• [PROBLEM DETAILS]: Please return the lines of the data below, word for word, from the first line through the line containing "metal cuenta una".
***** RECORDS SUPPLIED *****
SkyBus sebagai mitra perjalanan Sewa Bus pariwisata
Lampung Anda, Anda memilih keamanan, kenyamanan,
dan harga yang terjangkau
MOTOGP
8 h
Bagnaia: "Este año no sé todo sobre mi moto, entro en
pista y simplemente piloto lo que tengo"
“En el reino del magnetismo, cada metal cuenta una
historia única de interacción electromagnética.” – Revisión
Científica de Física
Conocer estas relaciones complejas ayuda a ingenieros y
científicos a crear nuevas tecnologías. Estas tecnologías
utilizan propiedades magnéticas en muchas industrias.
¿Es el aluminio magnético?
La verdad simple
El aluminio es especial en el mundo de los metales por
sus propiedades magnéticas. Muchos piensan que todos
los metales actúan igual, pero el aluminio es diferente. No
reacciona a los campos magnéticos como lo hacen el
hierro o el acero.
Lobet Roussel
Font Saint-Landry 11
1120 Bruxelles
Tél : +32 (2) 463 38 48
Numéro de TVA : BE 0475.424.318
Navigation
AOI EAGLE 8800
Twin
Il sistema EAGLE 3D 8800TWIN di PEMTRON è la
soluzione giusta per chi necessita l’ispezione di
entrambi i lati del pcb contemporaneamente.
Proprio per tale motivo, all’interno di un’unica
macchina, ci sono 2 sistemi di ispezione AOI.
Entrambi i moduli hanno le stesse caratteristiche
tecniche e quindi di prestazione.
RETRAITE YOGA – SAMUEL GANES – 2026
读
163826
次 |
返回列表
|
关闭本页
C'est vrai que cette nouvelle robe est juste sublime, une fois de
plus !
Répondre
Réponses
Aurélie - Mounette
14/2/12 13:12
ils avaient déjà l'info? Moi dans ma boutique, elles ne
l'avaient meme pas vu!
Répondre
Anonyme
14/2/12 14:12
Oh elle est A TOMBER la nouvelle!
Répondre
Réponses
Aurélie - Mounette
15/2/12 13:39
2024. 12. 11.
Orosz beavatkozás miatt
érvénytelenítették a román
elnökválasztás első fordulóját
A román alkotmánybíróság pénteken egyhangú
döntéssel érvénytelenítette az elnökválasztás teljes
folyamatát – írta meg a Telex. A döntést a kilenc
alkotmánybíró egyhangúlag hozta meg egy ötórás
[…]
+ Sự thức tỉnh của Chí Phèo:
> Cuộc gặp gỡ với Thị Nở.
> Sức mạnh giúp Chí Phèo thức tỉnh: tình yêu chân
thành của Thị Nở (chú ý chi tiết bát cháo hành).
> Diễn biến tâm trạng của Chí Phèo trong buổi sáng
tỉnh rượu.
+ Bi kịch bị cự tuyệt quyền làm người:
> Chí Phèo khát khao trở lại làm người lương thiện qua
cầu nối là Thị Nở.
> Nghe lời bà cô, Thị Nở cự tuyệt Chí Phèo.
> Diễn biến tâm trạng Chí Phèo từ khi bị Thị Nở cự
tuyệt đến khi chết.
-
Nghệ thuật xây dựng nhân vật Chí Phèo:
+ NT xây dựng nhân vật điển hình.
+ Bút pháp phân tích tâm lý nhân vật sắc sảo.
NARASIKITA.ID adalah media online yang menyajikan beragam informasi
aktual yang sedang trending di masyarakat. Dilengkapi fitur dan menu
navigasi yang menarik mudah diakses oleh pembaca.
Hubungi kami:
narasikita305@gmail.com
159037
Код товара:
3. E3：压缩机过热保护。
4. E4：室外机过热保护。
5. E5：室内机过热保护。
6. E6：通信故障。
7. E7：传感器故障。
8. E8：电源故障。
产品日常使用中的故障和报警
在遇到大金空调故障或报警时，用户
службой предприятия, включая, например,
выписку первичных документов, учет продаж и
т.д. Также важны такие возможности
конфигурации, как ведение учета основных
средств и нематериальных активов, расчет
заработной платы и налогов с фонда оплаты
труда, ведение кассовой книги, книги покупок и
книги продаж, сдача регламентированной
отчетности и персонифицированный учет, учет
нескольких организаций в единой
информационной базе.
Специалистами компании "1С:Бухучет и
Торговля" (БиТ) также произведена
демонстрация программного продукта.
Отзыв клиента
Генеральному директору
*****
• [RESULT OF THE EXERCISE]:
SkyBus sebagai mitra perjalanan Sewa Bus pariwisata
Lampung Anda, Anda memilih keamanan, kenyamanan,
dan harga yang terjangkau
MOTOGP
8 h
Bagnaia: "Este año no sé todo sobre mi moto, entro en
pista y simplemente piloto lo que tengo"
“En el reino del magnetismo, cada metal cuenta una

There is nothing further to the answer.